Portanto, a escolha do Brasil pela revisão judicial repercute na quantidade de conflitos que são judicializados. O relatório do Conselho Nacional de Justiça intitulado “Justiça em Números 2024” registra que o BPC foi o quarto assunto mais recorrente na Justiça Federal, com 401.443 processos ajuizados no referido ano [3]. Os dados do Painel do INSS na “Justiça em Números” aponta que, dos processos relacionados ao BPC julgados em 2024 pela Justiça Federal, 23% foram julgados procedentes e 14% foram resolvidos por acordo [4]. Ou seja, os indeferimentos administrativos que foram revisados na Justiça Federal correspondem a 23% + 14% = 37%.
É um percentual elevado, que recentemente chamou a atenção do noticiário, como demonstra a reportagem veiculada na Folha de S. Paulo, no dia 15 de junho de 2025, intitulada “Justiça avança sobre BPC e é responsável por um terço das concessões” [5], bem assim a reportagem publicada na Veja, no dia 20 de junho de 2025, intitulada “Haddad abre guerra com juízes federais por fala sobre gastos do governo” [6].

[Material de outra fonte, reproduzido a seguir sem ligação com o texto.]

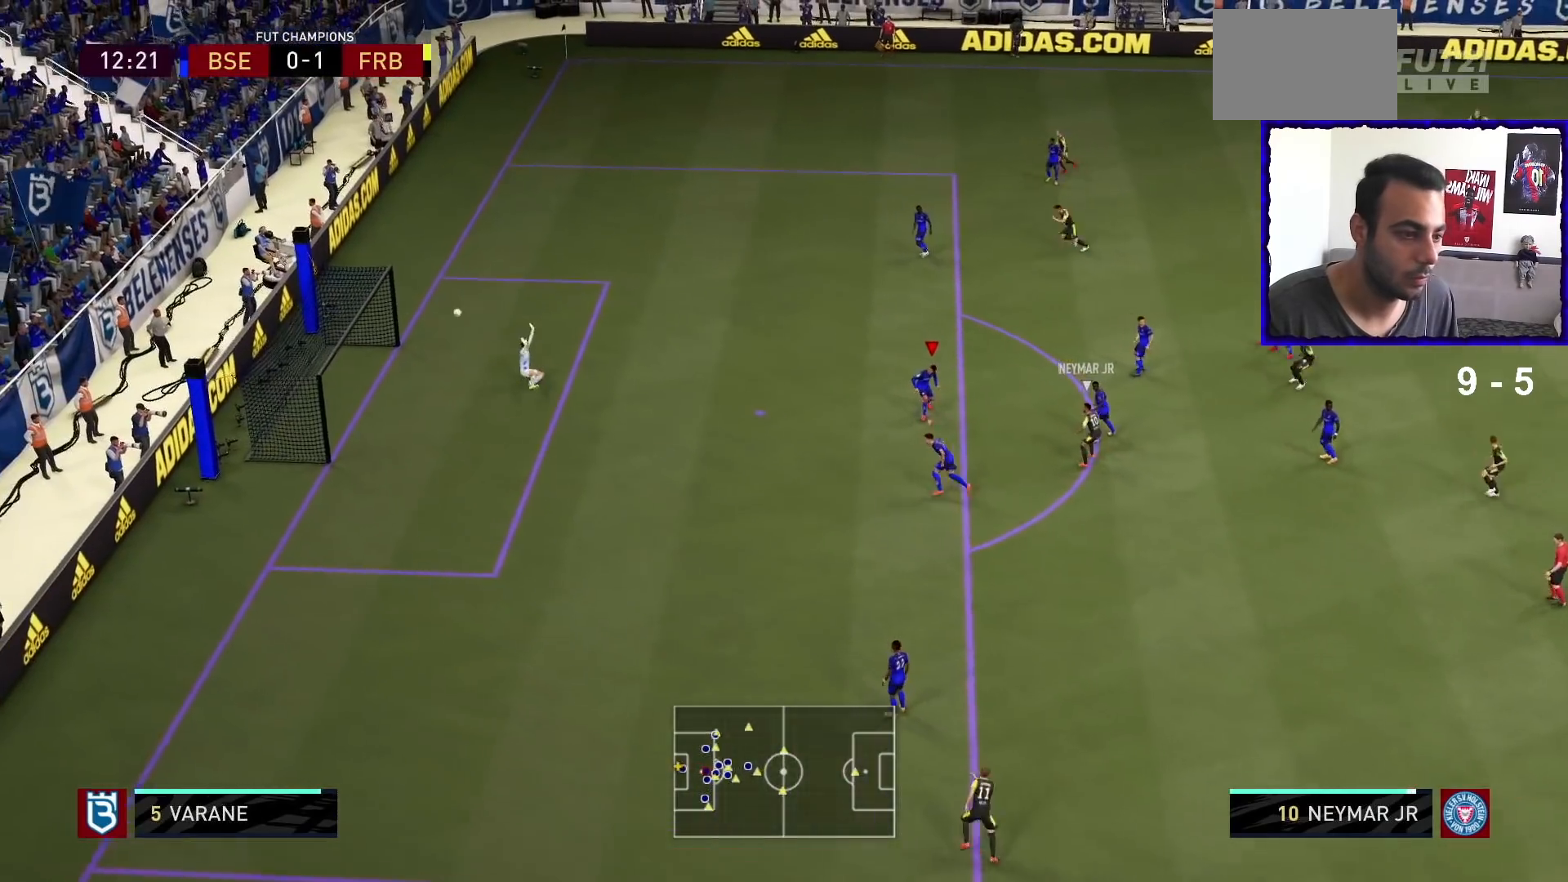
{"buttons": ["R1"], "left_stick": "left", "right_stick": "center", "events": [[133, "R1", "up"], [267, "R1", "down"], [400, "left_stick", "left"]]}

Mesmo nos países que escolheram a revisão administrativa como a fase mais importante para adjudicação de benefícios, os cidadãos enfrentam diversas dificuldades bastante conhecidas aqui no Brasil, como foi retratado de maneira emblemática, em relação ao sistema previdenciário britânico, no filme Eu, Daniel Blake, de 2016, que aborda as agruras do protagonista para obter um benefício previdenciário por incapacidade após ter um ataque cardíaco.
Portanto, a escolha do Brasil pela revisão judicial não é o problema. Todavia, essa escolha na adjudicação do BPC precisa ser aprimorada, como já concluiu o Tribunal de Contas da União, no Acórdão nº 2.894/2018, relator ministro André de Carvalho, ao propor a instituição de um grupo de trabalho permanente, com o objetivo de reduzir o fenômeno da judicialização dos benefícios do INSS.
Sobreveio então a Estratégia Nacional Integrada para Desjudicialização da Previdência Social, acordo firmado no dia 20 de agosto de 2019 entre a Secretaria Especial de Previdência e Trabalho do Ministério da Economia, o INSS, o Conselho Nacional de Justiça e o Conselho da Justiça Federal. O objetivo do acordo é melhorar as práticas de gestão e de políticas públicas, incluindo medidas para reduzir as ações judiciais previdenciárias e assistenciais.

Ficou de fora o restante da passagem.